Let me share a few benefits that can be gained from ARM
• Smarter and faster provisioning of resources
• Desired-state and Speedy deployment
• ARM provides a way to describe resources in a resource group using JSON documents
• ARM deploys in true parallel as compared to semi-sequential in ASM
• Role-based access control (RBAC)
• Resource-provider model is intended to be fully extensible.
• Common interface for Azure and Azure Stack
Leveraging Azure ARM to provide automated on-demand performance for advanced computing
One of our clients who is a leading provider of advanced, high-performance process control metrology and inspection systems used primarily in the fabrication of semiconductors and other solid-state devices, was looking for the Cloud-based options that would provide an on-demand performance for advanced floating point computations. The client wanted an automated, scalable, cost Effective and user-friendly solution.
We used Azure Resource Manager Templates, Azure PowerShell and automated the provisioning, de-provisioning of servers based on multiple parameters such as the type of tests being run and requirement of compute power.
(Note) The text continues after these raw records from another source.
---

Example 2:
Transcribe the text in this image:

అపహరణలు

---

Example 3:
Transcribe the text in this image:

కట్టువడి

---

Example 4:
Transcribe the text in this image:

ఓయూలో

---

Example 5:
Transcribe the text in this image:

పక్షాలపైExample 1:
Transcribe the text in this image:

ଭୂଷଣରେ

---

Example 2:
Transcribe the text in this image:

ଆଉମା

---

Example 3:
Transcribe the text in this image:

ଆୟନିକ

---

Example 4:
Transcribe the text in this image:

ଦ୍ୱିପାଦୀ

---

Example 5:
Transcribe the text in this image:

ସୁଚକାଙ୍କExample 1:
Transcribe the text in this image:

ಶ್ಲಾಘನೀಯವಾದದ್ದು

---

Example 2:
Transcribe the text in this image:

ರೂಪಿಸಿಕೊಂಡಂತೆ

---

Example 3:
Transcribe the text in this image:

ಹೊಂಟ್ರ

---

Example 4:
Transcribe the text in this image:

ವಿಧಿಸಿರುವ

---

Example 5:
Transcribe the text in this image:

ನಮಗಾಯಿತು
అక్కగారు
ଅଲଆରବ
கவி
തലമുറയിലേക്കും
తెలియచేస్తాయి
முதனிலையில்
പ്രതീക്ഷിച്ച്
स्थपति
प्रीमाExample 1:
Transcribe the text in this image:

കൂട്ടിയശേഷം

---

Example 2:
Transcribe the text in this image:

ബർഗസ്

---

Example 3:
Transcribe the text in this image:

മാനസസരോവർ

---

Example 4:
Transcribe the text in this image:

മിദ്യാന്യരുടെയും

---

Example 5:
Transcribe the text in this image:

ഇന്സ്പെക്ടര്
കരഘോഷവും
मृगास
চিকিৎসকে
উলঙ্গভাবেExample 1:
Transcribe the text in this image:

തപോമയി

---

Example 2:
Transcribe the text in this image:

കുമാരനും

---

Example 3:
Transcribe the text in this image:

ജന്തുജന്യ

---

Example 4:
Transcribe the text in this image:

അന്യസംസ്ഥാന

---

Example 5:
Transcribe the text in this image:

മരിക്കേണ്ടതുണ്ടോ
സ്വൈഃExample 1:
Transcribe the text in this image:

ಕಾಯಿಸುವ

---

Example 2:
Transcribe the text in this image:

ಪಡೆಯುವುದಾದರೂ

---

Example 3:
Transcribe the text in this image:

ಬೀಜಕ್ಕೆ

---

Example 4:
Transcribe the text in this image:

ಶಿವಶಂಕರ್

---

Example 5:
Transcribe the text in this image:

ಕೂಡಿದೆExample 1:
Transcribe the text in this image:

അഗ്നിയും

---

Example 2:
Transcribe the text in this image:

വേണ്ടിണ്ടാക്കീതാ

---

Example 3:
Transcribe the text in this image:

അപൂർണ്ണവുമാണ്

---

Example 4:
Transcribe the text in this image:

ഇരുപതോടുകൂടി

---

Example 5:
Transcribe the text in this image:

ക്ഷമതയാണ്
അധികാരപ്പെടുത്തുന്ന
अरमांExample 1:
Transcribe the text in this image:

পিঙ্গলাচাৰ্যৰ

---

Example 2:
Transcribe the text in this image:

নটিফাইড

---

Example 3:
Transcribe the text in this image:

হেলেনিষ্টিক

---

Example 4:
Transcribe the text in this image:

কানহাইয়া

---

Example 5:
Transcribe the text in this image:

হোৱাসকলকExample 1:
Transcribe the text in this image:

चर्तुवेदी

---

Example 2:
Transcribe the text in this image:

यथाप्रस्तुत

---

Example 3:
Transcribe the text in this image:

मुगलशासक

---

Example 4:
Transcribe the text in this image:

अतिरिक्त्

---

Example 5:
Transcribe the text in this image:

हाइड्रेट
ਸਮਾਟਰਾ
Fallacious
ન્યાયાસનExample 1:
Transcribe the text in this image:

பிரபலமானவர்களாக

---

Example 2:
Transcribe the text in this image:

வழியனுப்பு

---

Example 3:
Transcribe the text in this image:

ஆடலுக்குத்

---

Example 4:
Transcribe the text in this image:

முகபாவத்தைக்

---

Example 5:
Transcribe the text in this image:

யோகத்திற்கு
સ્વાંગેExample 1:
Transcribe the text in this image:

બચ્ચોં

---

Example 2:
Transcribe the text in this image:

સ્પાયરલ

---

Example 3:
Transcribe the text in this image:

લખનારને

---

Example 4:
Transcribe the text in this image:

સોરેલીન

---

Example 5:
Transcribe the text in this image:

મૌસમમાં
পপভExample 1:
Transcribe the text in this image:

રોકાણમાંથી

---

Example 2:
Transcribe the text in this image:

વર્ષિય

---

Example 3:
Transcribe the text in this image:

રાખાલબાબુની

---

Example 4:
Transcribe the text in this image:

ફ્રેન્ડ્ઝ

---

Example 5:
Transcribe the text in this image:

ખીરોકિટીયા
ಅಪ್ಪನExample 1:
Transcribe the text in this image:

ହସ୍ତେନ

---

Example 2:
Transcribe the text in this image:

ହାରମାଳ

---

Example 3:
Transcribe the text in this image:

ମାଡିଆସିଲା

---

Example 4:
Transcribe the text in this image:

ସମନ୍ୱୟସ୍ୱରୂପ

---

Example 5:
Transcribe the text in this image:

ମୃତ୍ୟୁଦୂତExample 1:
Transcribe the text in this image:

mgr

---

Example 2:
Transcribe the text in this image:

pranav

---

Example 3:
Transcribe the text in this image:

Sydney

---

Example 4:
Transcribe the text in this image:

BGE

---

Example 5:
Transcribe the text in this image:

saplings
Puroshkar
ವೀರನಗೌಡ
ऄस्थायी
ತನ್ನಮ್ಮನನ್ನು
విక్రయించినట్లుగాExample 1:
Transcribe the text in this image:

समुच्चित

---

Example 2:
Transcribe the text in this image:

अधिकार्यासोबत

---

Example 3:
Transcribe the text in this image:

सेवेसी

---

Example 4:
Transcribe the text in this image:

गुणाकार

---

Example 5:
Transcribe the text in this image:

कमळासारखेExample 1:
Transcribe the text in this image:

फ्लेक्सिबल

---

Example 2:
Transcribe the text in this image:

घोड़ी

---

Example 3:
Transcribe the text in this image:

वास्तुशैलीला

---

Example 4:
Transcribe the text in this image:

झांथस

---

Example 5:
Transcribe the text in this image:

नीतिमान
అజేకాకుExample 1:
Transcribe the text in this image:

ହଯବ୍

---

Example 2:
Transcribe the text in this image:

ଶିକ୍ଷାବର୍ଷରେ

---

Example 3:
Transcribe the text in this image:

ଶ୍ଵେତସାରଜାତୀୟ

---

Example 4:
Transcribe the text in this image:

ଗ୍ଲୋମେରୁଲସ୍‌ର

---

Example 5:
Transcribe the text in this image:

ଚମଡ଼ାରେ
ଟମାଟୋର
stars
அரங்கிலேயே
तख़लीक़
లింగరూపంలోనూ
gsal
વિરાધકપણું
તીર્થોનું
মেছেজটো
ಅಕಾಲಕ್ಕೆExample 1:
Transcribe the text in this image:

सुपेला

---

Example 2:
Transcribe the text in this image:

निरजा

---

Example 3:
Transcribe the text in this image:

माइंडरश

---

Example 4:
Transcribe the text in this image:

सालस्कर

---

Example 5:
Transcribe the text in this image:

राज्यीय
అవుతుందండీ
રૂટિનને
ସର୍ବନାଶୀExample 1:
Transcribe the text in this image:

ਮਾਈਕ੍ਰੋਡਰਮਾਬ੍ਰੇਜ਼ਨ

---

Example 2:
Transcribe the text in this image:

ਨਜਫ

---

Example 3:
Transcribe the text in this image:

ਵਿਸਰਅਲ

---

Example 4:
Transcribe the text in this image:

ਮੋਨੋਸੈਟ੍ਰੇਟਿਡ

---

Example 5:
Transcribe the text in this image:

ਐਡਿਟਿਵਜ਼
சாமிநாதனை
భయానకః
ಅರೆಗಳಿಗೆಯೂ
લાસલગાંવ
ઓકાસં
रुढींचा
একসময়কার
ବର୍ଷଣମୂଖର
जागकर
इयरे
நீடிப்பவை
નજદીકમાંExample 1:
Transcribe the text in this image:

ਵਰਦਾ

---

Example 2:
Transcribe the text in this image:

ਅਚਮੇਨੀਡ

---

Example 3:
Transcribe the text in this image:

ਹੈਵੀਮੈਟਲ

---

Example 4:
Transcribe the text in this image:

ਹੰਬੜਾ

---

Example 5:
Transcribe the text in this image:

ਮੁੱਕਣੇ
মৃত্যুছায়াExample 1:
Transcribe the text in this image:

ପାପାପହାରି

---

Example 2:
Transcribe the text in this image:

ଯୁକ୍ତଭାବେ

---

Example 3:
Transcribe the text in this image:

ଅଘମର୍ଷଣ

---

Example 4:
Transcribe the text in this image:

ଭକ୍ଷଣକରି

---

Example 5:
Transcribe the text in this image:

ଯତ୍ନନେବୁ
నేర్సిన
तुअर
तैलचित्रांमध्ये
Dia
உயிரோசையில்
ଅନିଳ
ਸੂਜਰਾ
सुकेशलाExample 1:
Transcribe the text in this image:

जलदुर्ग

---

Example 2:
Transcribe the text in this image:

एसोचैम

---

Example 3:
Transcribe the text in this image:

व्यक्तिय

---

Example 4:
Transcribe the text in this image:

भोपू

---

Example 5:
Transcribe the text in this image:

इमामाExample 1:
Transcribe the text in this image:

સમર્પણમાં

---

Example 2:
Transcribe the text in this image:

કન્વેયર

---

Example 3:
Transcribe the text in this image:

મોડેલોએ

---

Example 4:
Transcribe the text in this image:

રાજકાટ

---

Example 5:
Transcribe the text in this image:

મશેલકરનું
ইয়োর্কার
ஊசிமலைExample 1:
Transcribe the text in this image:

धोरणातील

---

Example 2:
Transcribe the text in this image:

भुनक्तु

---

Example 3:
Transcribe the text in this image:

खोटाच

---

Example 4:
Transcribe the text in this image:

The implemented scripts templates are scalable from as low as 20 servers to 200 servers without any additional configuration changes and have cut down the overall implementation time from “few days to few hours” using Azure Resource Manager templates.
The Benefits:
• Automation of mundane tasks helped in achieving Increased efficiency and reduced implementation cost.
• Enabled our client to scale from 20 to 200 machines in less than an hour’s time to run complex high compute batch Jobs based on business need
• Enabled our client development team to perform testing of their software on 200 node cluster with diagnostics, which captured critical performance data using azure diagnostics that would be helpful in fine-tuning application performance.
• Reduced overall Job compute time to 50% thus saving time and cost of our client, which they can pass on in turn to their customers.
The Road Ahead:
As the significance of the cloud continues to grow, it will be essential for organizations to leverage high-quality, effective solutions. Whether a business is leveraging cloud services for the first time or it is an expansion of existing operations, they must consider a variety of options. In addition to the various as-a-Service platforms available, they need to choose among private, public or hybrid deployments, which should feature a unique combination of security, performance, availability, and cost-efficiency.
It is vital for businesses to utilize automated solutions. Automated cloud systems produce numerous benefits for firms leveraging these strategies, allowing them to optimize the value inherent to their cloud technology. Organizations must choose not only the ideal type of cloud deployment to optimize their operations but also a technology partner that can meet their unique cloud needs.